> _Texte source_:
RFI : Général Emmanuel Beth, bonjour

Emmanuel Beth : Bonjour

 Le tandem Isaac Zida-Michel Kafando, qu’est-ce que ça vous inspire ?
Emmanuel Beth : Beh, écoutez, je crois que, en la matière, cette question appartient aux Burkinabè et notamment à toutes les équipes, qu’elles soient de l’opposition politique, de la société civile, peut-être aussi des militaires, d’avoir défini la charte sur les structures de la transition jusqu’aux élections présidentielles.

Il y a deux jours, tout le monde se félicitait de voir les militaires rendre le pouvoir aux civils, mais aujourd’hui, est-ce que ce n’est pas un peu la douche froide ?

Alors, je modulerai un peu vos propos puisque que je pense que cette combinaison et cette répartition des pouvoirs entre les différents acteurs a fait l’objet, avant même l’intronisation de Michel Kafando, d’un accord entre toutes les parties. Vous savez que cette charte a été largement discutée. Elle a fait l’objet de nombreux aller-retour. Je pense que ceci faisait partie des éléments de base de la transition.

Oui, mais si l’on apprend ce jeudi que les ministères de la défense et de l’administration territoriale sont également tenus par des militaires, est-ce que ce ne voudra pas dire qu’on a une transition militaire à peine déguisée ?

Emmanuel Beth : D’abord, je pense que, laissons-les gérer leurs problématiques internes. Sachant qu’à l’extrême, si ça devait se passer… mais je ne le pense pas à priori. On évoque d’autres scénarios, le président de la transition pourrait lui-même assurer les fonctions de ministres de la défense. Ces scénarios ont été joués dans d’autres pays notamment dans des périodes de transition qui n’ont pas duré plus longtemps que prévu.

> _Données fournies_:
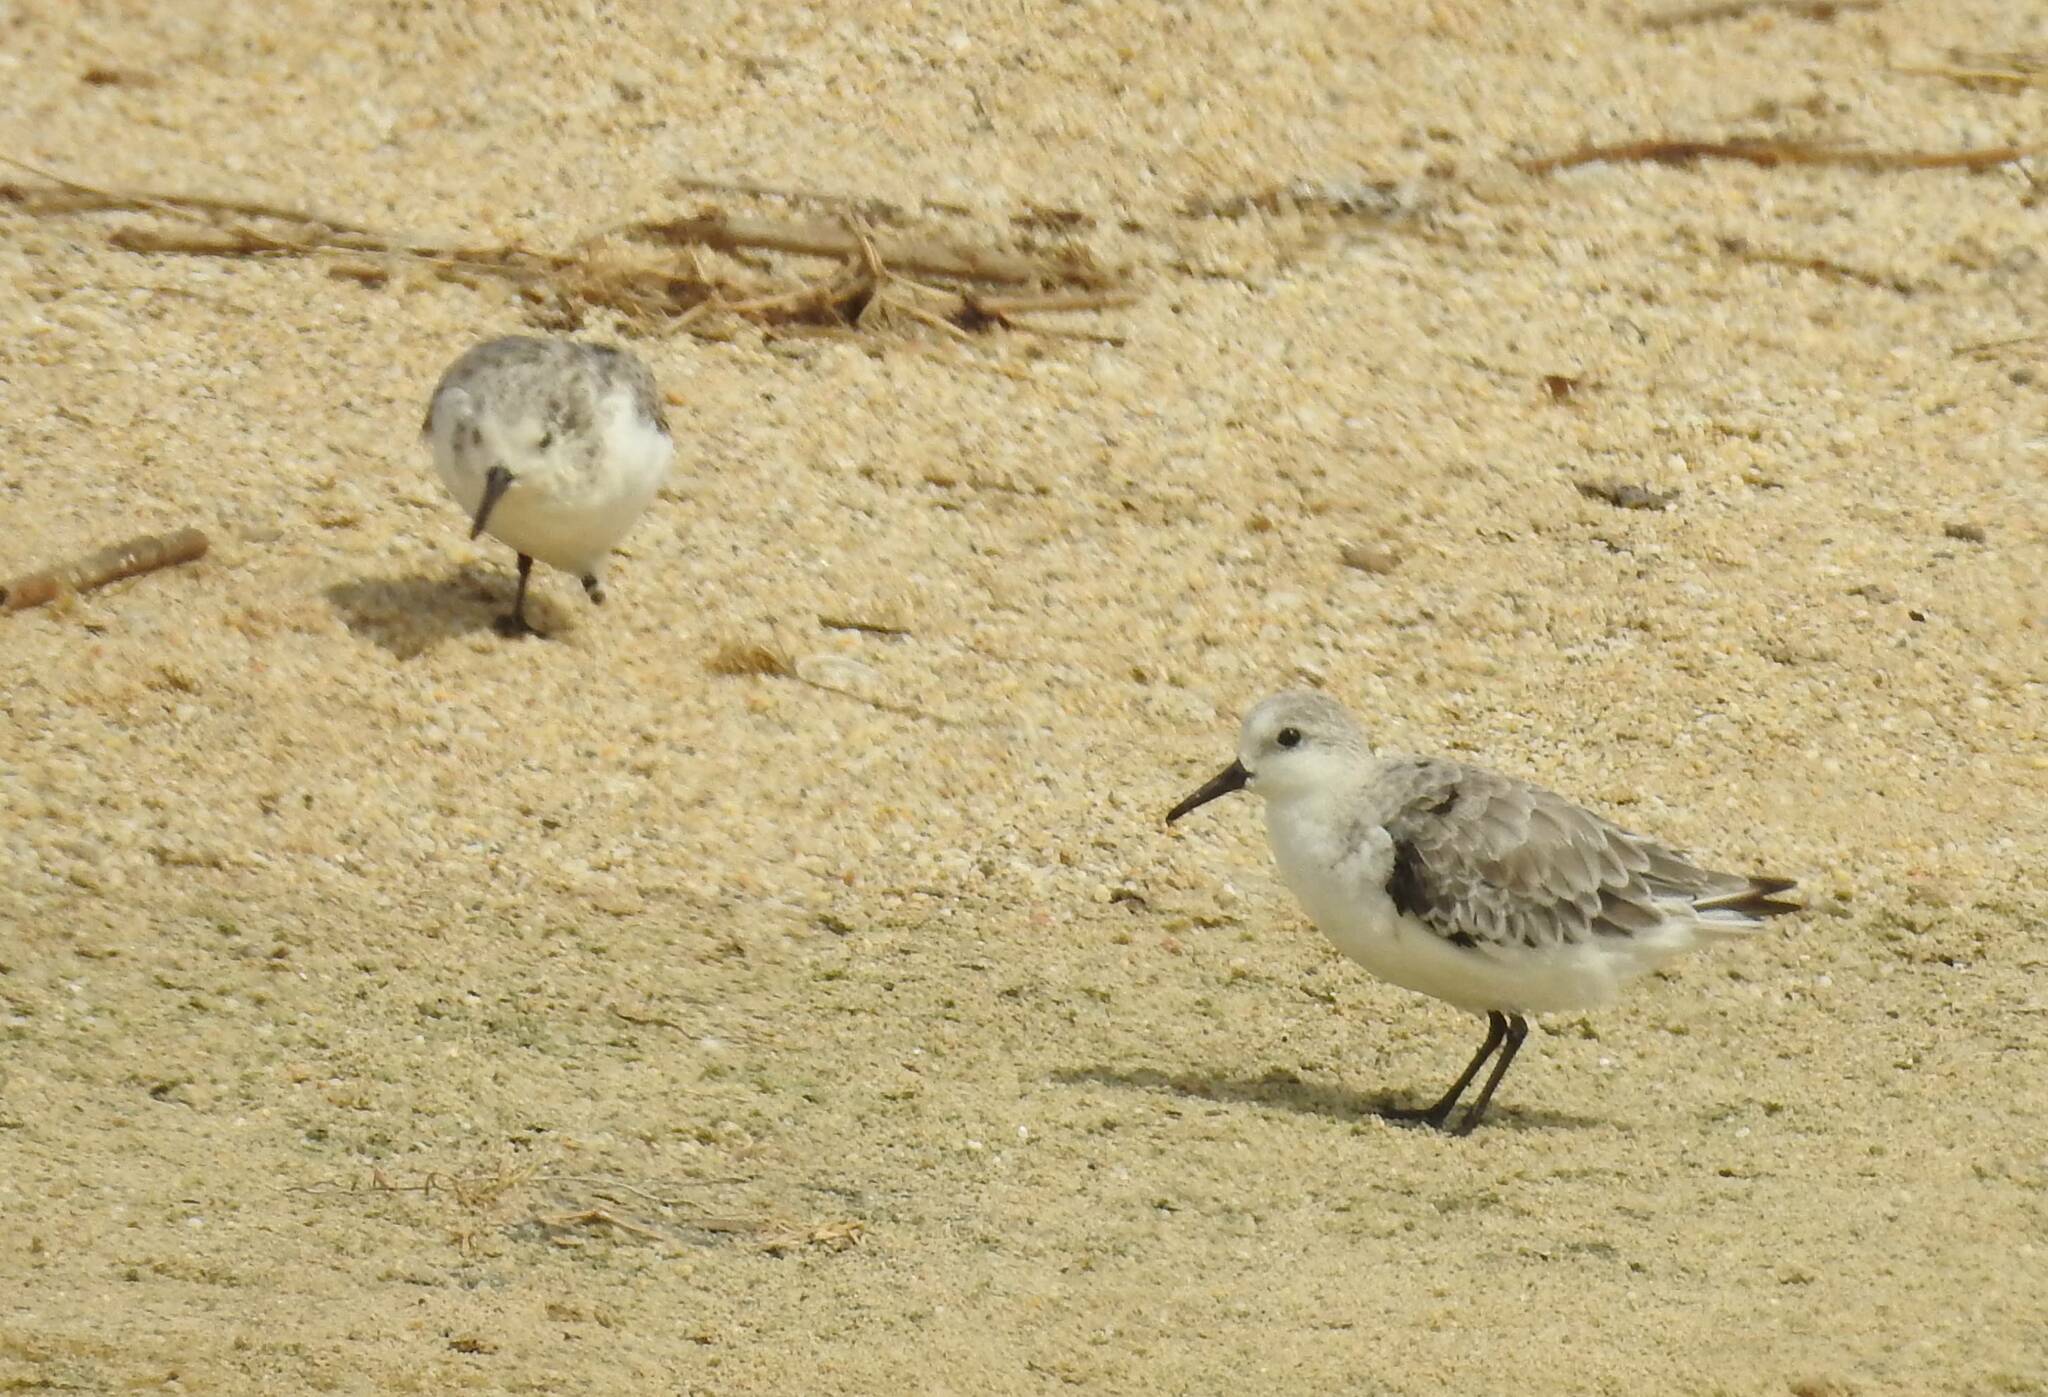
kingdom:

--

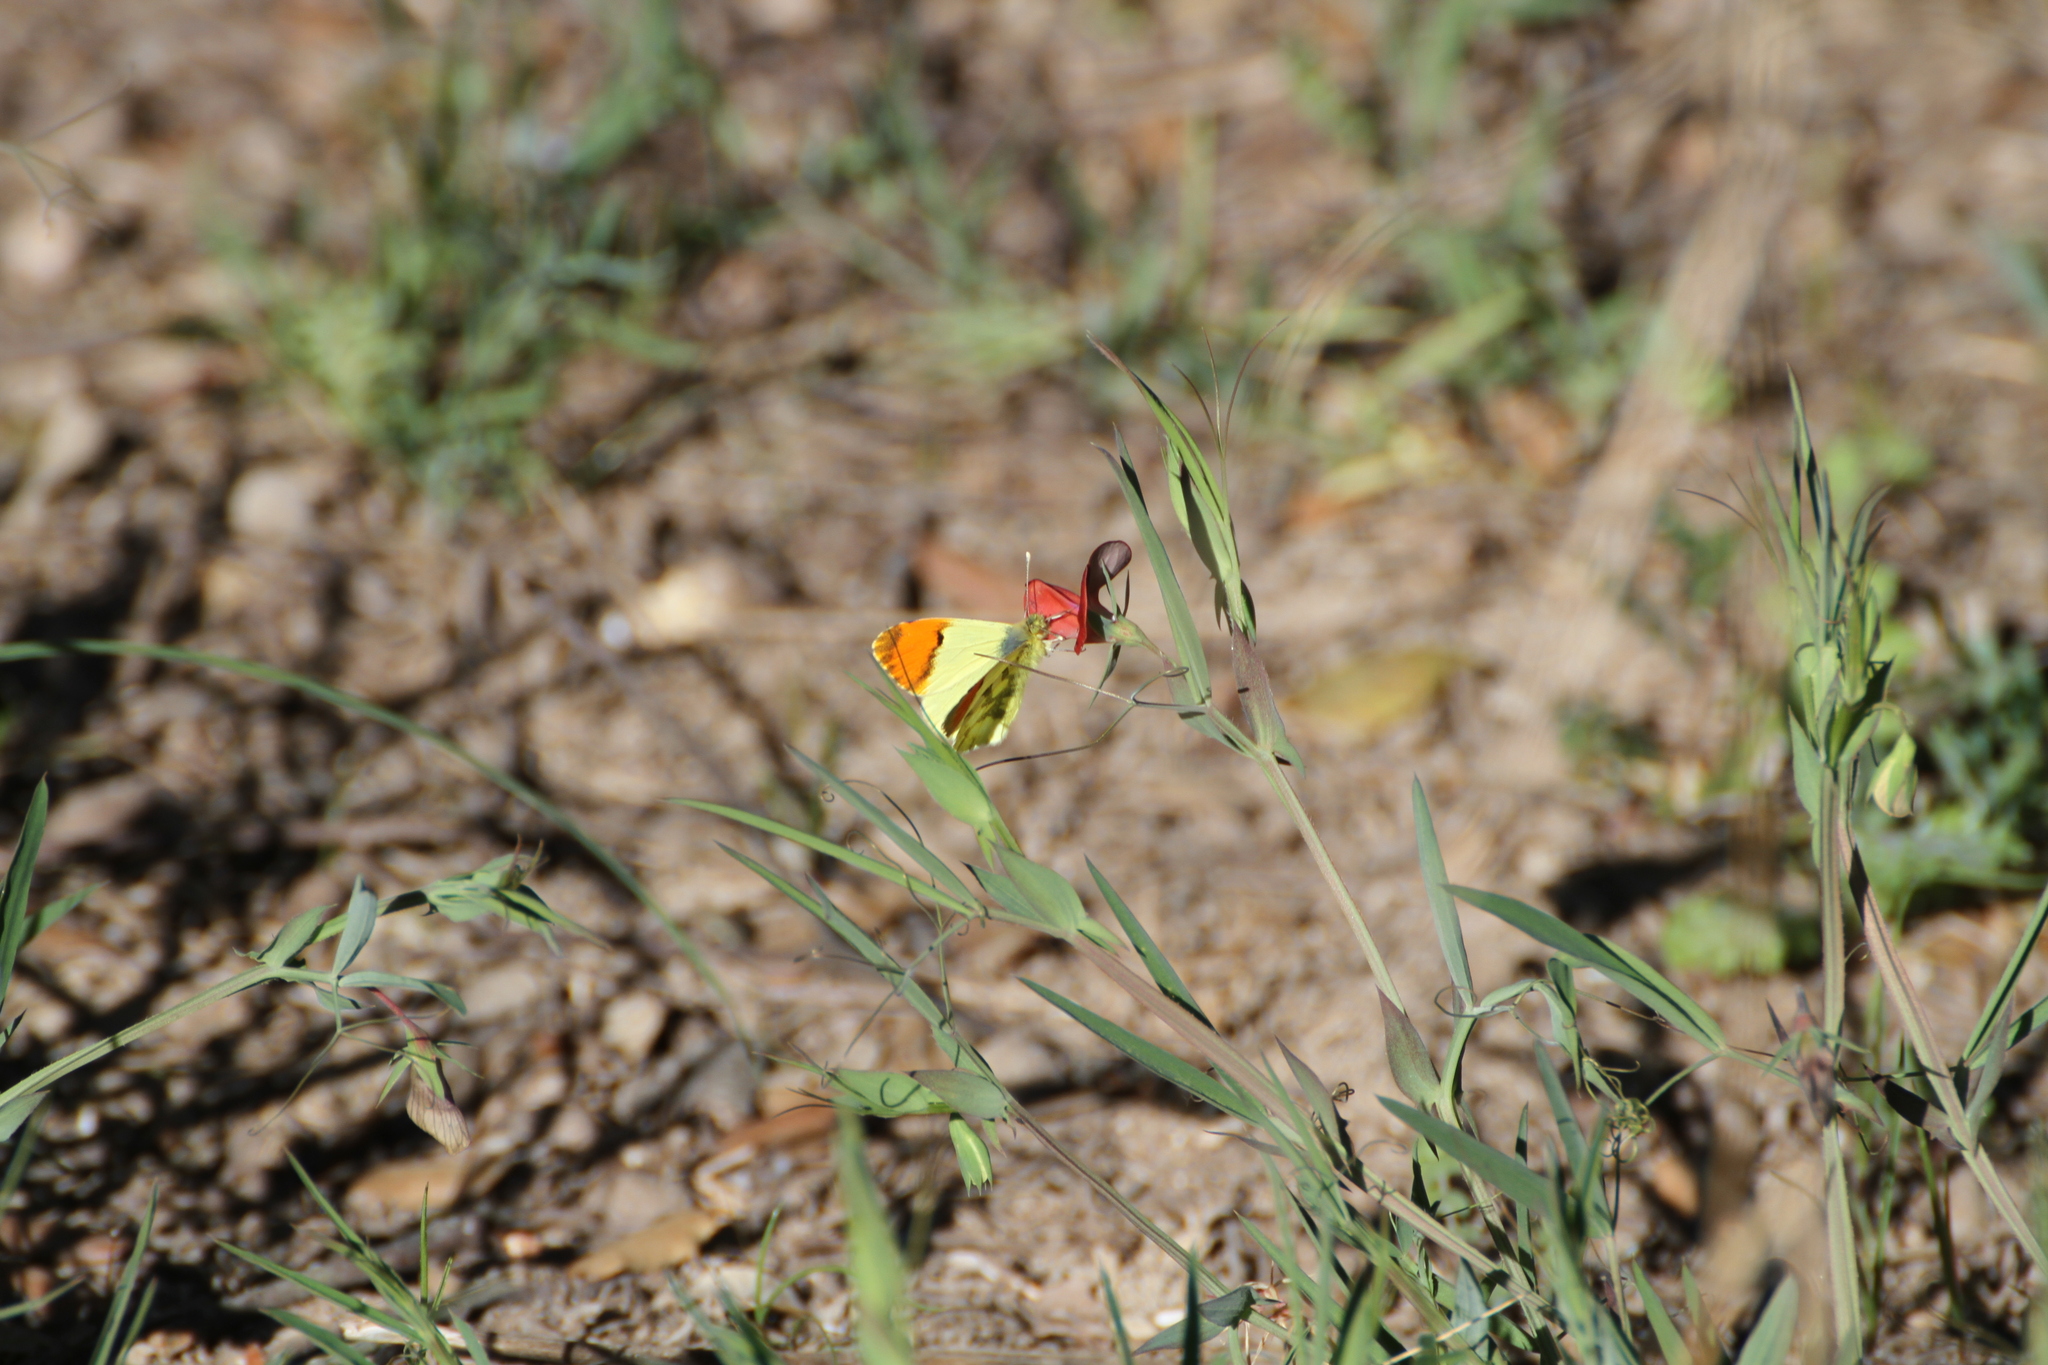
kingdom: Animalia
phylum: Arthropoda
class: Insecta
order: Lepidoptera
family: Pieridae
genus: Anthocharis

> _Votre tâche_: Renvoyez tel quel le passage de l'entretien qui commence par les mots contenant « Oui, mais si » et se termine par « peine déguisée ? ».

> _Réponse de l'exercice_:
Oui, mais si l’on apprend ce jeudi que les ministères de la défense et de l’administration territoriale sont également tenus par des militaires, est-ce que ce ne voudra pas dire qu’on a une transition militaire à peine déguisée ?